Петербургские книгопродавцы обязаны были все вновь вышедшие или полученные из-за границы книги немедленно доставлять князю. По прочтении или просмотре книжка бросалась в библиотечную кучу. Следующая затем комната была бильярдная. По стенам висели прекрасные картины, из которых многие подарены были императором Павлом, с его печатью сзади картин. В этой комнате по всем углам и около бильярда поставлены были сосновые и еловые большие ветви, на которых сидели, порхали, чирикали сотни чижей, снегирей, синиц и других птичек.

Все это летало по воле, ело и пило из расставленных сосудов, портило мебель и картины, из которых некоторые так были залеплены, что нельзя было рассмотреть сюжета. Остальные роскошные комнаты князя были в высшей степени загрязнены целыми сотнями собак. Эти животные имели право ложиться на коврах, на диванах и креслах.

Князь всякий раз во время своих прогулок по городу, если встречал какую-нибудь уродливую, хромую, кривую или забитую уличную собаку из числа тех, которых фурманщики по ночам в те времена убивали, приводил домой, вылечивал и поселял в своем кабинете. В известный час князь из своего кабинета через балкон по маленькой витой лестнице выходил на террасу, которая соединялась с его висячим садом; здесь он, несмотря ни на какую погоду зимой и летом, открывал приготовленные его слугами корзины, наполненные накрошенным хлебом и разным зерном. При появлении князя все галки, голуби, вороны, воробьи с соседнего Мраморного дворца и со всей Миллионной бесчисленными стаями, с оглушительными криками бросались на террасу и поглощали все то, что рассыпал князь.

Замечательно, что он лет за пятнадцать до смерти вылечился от описанных странностей, сделался балетоманом, женился на танцовщице и затем разъезжал с доезжачими и борзятниками по окрестностям Петербурга. Умер он на своей даче на берегу Невы.

→ Задания
a. Где, согласно исходному тексту, умер князь?
b. Обновите в листинге часть от самого начала до строки с «سیاست دونالد ترامپ» включительно, заменив «Familjefuerscher» на «Familienforscher» и ничего больше не меняя. Приведите только эту часть.

→ Извлечённые данные

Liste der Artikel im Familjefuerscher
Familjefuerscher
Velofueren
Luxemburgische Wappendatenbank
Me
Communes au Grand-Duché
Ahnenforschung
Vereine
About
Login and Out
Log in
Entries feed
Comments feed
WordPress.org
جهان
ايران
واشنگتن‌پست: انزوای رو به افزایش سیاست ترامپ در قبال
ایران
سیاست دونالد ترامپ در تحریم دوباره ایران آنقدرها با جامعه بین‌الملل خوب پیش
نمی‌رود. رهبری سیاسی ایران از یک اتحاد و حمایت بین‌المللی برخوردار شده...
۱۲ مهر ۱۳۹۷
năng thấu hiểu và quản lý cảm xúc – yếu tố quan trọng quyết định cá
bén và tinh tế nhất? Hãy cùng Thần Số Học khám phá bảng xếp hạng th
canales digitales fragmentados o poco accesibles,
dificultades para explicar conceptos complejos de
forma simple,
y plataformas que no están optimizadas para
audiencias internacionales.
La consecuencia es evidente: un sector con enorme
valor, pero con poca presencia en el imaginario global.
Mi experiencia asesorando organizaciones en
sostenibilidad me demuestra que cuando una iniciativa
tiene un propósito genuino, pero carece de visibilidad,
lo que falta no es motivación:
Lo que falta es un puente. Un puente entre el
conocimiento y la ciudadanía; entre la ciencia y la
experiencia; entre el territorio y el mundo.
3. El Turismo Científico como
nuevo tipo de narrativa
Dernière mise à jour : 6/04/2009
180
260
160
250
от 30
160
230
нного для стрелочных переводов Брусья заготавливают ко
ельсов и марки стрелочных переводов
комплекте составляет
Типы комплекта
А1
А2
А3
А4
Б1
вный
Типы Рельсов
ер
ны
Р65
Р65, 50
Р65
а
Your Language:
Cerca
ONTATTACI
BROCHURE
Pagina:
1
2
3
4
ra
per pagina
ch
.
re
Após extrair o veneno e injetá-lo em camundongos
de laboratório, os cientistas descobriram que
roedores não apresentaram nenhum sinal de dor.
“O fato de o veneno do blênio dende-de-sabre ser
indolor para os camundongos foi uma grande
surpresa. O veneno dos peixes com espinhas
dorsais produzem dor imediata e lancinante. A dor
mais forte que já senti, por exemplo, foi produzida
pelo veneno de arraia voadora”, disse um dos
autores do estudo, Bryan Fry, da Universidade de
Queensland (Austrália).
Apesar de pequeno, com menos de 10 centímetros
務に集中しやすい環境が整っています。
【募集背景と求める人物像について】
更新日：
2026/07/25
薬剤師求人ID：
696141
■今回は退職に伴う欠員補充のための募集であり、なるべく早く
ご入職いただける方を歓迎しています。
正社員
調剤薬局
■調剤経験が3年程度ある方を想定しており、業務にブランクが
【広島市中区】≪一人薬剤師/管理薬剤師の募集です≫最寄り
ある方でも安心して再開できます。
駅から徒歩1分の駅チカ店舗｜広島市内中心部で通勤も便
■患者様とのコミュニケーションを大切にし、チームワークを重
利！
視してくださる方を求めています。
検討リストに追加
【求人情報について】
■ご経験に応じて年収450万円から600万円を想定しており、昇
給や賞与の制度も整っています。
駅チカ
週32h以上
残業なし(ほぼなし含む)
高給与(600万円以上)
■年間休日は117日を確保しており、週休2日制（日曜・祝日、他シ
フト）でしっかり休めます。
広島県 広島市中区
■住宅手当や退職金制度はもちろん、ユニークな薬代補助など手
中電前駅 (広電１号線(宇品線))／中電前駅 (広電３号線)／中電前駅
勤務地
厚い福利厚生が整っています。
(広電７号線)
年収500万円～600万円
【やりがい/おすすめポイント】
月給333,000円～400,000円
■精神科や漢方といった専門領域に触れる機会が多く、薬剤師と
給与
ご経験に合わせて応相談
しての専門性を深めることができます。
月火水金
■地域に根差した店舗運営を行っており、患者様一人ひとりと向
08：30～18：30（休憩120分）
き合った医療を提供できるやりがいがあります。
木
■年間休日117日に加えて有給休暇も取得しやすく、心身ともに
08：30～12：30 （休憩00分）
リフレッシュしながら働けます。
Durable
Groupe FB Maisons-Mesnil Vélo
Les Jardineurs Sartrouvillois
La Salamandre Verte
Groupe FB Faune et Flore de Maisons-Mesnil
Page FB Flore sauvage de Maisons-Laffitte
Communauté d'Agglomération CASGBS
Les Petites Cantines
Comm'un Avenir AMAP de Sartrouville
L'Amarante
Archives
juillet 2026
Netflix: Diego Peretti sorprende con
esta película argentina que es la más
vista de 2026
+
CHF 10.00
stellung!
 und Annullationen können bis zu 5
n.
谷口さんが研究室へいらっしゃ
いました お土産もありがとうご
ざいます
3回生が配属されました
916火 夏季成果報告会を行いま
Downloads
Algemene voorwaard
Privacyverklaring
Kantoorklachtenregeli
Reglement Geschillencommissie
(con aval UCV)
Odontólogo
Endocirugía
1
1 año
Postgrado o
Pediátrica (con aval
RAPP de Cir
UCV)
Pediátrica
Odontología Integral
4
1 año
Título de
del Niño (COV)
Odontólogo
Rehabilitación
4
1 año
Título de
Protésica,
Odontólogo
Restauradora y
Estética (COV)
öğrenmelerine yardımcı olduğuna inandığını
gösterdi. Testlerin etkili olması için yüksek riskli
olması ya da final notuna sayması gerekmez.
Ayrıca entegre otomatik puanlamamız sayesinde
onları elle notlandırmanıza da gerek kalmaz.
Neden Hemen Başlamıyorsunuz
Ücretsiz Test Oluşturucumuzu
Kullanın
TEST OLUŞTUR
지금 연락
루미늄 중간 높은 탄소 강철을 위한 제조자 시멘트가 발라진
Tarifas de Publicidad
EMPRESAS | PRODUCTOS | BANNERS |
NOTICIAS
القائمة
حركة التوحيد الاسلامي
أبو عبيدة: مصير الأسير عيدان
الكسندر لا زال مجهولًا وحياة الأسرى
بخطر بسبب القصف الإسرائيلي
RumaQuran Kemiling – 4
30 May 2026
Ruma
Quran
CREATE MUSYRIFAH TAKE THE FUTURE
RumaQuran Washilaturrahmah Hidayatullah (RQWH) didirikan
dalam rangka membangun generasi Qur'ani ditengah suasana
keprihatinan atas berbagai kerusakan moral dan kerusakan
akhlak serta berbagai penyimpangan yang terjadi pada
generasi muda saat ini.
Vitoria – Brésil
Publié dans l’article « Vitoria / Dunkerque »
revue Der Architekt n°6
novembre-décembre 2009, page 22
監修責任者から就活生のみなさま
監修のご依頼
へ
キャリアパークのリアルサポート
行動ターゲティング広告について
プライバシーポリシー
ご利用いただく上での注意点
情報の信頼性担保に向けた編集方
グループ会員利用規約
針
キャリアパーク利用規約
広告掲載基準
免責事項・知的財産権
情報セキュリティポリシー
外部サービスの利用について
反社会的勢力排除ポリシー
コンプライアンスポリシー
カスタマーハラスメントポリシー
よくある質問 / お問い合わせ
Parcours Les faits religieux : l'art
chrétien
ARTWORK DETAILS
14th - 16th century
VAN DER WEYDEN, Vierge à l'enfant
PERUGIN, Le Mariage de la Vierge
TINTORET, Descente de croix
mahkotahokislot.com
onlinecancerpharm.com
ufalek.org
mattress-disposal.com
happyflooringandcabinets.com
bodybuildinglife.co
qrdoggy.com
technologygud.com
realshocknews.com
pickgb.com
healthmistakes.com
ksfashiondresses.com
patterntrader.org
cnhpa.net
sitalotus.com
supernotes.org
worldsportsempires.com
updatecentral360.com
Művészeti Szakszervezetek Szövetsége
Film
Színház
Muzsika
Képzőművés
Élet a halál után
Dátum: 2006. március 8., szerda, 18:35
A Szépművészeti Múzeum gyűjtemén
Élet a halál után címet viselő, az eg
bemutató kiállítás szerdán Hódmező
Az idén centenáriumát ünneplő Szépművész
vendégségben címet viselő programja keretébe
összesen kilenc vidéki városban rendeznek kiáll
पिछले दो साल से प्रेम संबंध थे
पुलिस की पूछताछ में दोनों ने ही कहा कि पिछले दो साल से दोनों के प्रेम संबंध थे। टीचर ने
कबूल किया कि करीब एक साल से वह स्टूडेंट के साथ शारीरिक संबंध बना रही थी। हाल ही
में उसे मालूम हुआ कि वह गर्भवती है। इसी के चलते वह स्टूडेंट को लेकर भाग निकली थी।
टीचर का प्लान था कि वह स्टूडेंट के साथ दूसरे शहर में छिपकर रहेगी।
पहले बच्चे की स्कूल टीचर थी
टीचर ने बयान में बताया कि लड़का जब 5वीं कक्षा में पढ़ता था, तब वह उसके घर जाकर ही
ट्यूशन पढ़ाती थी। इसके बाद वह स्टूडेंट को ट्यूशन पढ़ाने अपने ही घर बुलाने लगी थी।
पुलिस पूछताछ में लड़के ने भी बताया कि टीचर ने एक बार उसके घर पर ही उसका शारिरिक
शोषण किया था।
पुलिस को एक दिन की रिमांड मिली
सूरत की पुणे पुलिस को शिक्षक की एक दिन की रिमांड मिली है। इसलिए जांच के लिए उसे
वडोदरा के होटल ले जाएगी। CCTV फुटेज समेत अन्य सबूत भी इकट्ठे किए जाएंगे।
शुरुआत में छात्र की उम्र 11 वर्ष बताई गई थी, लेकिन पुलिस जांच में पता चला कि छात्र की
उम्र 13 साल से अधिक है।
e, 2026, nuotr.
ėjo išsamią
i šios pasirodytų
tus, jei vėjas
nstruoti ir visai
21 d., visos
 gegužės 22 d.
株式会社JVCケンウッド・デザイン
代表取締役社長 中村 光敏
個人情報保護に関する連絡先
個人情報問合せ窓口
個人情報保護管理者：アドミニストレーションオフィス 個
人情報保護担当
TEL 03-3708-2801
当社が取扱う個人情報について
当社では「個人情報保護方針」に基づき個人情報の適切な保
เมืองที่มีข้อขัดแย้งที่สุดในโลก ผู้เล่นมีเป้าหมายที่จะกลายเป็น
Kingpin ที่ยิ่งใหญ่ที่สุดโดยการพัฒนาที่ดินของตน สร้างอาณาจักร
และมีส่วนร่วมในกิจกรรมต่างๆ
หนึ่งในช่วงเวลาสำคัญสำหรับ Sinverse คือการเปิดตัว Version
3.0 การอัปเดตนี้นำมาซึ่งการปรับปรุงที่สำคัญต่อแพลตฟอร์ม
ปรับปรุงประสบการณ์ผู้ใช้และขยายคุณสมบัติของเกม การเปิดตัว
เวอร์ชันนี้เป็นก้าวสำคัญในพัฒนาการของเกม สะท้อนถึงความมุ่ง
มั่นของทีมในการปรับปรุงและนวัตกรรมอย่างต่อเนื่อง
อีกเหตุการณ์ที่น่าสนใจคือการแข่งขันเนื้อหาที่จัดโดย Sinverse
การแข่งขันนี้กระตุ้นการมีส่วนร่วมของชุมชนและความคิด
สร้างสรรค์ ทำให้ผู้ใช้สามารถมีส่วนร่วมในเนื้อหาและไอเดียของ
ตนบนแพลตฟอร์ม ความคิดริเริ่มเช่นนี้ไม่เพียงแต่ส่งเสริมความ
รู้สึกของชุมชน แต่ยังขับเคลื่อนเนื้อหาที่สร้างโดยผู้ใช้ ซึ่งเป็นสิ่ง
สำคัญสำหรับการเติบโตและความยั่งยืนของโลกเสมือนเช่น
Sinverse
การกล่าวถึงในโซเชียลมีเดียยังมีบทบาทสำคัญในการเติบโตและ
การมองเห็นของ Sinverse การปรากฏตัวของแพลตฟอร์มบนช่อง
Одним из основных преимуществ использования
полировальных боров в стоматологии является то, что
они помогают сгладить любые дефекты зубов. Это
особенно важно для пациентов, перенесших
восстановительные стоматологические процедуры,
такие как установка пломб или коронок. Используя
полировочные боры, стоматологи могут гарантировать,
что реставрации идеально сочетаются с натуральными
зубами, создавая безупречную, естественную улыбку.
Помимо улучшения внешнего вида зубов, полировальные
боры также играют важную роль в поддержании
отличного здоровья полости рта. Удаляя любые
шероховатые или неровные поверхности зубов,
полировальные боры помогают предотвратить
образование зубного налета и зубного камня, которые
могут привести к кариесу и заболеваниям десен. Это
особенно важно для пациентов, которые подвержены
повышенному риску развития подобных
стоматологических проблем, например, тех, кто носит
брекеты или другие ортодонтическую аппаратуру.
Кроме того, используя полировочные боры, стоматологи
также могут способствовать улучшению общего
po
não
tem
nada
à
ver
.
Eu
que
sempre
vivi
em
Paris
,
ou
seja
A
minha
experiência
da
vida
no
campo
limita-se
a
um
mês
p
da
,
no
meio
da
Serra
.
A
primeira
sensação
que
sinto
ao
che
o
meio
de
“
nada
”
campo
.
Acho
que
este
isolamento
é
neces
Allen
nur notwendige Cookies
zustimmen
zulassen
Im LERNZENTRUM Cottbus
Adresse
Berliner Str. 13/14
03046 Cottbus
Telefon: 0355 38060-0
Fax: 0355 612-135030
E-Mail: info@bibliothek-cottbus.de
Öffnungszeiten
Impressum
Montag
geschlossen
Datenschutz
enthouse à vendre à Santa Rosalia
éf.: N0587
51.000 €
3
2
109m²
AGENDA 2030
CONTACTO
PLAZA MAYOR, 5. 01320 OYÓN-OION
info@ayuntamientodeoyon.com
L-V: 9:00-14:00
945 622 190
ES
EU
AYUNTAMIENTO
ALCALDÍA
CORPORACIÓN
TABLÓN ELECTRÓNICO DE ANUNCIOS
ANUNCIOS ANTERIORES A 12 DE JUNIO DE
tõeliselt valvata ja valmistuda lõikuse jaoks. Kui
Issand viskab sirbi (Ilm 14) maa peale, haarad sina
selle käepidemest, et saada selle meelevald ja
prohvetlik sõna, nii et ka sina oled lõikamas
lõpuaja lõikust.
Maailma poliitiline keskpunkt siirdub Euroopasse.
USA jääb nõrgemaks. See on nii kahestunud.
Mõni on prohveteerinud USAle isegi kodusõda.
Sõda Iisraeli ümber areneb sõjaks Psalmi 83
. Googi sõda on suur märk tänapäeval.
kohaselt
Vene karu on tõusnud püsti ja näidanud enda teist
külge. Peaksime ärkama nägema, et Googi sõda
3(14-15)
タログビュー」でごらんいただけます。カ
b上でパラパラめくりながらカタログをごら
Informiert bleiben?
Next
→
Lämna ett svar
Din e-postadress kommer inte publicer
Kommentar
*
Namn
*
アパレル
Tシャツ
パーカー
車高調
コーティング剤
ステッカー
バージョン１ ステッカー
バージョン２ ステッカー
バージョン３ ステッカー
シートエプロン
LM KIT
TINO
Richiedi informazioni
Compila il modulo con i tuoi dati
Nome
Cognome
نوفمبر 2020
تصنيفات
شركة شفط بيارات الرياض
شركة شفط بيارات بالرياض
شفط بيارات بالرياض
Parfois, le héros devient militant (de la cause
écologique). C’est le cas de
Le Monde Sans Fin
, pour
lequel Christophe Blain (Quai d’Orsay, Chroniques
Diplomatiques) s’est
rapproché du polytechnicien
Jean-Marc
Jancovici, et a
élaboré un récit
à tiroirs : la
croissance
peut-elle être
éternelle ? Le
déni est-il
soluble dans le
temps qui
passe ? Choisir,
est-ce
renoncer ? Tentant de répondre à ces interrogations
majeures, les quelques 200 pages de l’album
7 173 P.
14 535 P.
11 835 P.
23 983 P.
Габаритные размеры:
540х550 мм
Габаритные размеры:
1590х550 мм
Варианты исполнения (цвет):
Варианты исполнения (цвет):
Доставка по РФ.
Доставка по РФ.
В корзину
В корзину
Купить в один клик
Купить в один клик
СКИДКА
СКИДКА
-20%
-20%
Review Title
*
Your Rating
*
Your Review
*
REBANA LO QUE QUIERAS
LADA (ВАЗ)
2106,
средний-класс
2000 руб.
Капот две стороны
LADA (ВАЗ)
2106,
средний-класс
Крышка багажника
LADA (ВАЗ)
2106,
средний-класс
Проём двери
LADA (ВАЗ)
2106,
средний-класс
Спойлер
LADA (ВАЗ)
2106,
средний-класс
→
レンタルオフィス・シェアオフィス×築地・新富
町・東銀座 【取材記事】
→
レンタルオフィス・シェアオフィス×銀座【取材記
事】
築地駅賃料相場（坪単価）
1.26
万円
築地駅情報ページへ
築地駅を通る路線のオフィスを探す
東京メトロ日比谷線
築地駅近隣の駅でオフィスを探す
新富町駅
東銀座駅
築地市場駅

→ Ответы
a. На своей даче на берегу Невы.

b.
Liste der Artikel im Familienforscher
Familienforscher
Velofueren
Luxemburgische Wappendatenbank
Me
Communes au Grand-Duché
Ahnenforschung
Vereine
About
Login and Out
Log in
Entries feed
Comments feed
WordPress.org
جهان
ايران
واشنگتن‌پست: انزوای رو به افزایش سیاست ترامپ در قبال
ایران
سیاست دونالد ترامپ در تحریم دوباره ایران آنقدرها با جامعه بین‌الملل خوب پیش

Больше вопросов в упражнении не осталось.